According to statistics from the Centers for Disease Control, Kentucky has the nation’s highest cancer death rate at nearly 182 per 100,000 people. Kentuckians, Flora says, have been hit inordinately hard by high rates of lung and colorectal cancer.

St. Elizabeth hopes that, by allocating new resources to prevention, genetic screening, precision medicine, and individually tailored treatment plans, it will be able to put a dent in those staggering statistics. The new six-story building, which clocks in at 250,000 square feet, has been under construction since summer of 2018 and officially opened at St. Elizabeth’s Edgewood campus. “We’ve really been mindful of the patient experience from the ground-up,” Flora says.

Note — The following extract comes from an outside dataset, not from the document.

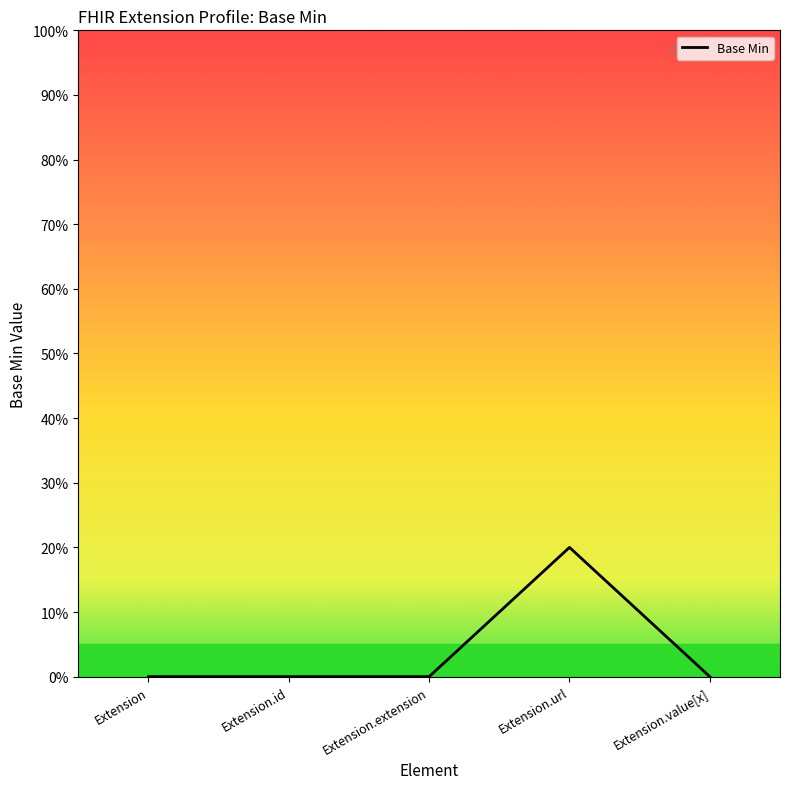

What is the sum of all values?

20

That’s clear from the moment patients walk through the door. The first floor of the center is dedicated to what Flora calls “softer touches,” with spaces for holistic activities like yoga, meditation, art therapy, and kitchen demonstrations. Outside, a healing garden offers a place of respite for patients and clinicians alike. And to save patients an extra stop on the way home, the center features an in-house retail pharmacy for patients and caretakers to pick up medication and equipment.

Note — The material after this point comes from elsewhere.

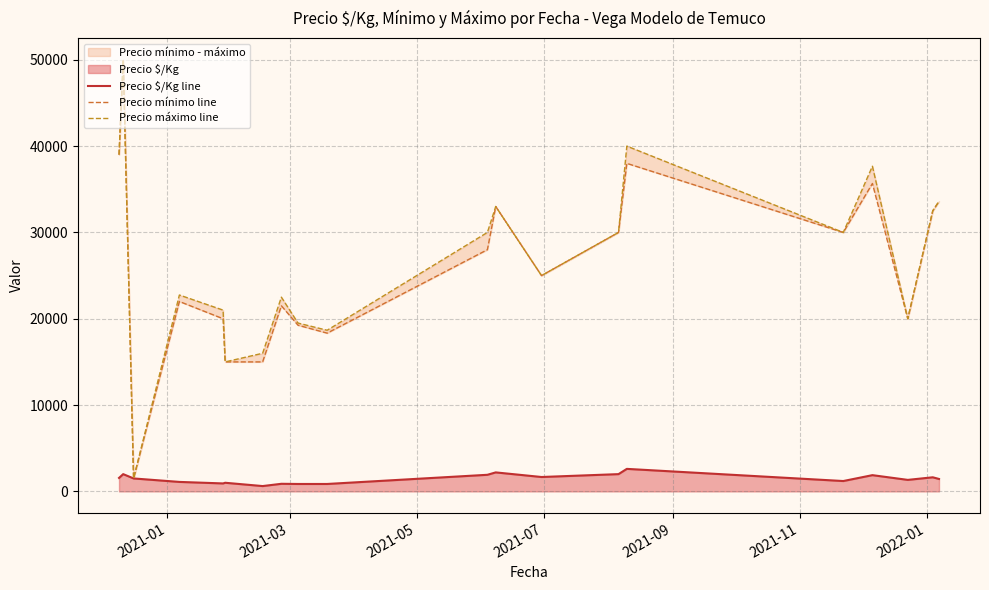

Does the chart have visible grid lines?

Yes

Thanks to its affiliation with the Mayo Clinic, St. Elizabeth offers free telehealth consultations to patients looking for a second opinion, as well as special access to clinical trials that build on the hospital’s partnership with the University of Kentucky’s Markey Cancer Center.

The new center implements cutting-edge technology throughout with devices like a real-time locating system that tracks and manages the flow of patients, staff, and equipment through the building. St. Elizabeth hopes to use the system to enhance contact tracing efforts and keep patients and their families safe during the COVID-19 pandemic.

Disease prevention is at the forefront of the new cancer center, all the way down to the tiniest design details: Touch-free entry and exits, terrazzo flooring, virus-killing ultralight systems, and localized cough stations stocked with face masks, hand sanitizer, and tissues.

“This really is that intersection of love and science, where it’s cutting-edge clinical trials and a center for precision medicine and genomic health,” Flora says. “But it’s also a place where you can get acupuncture or massage or a one-on-one counseling session with a cancer counselor.”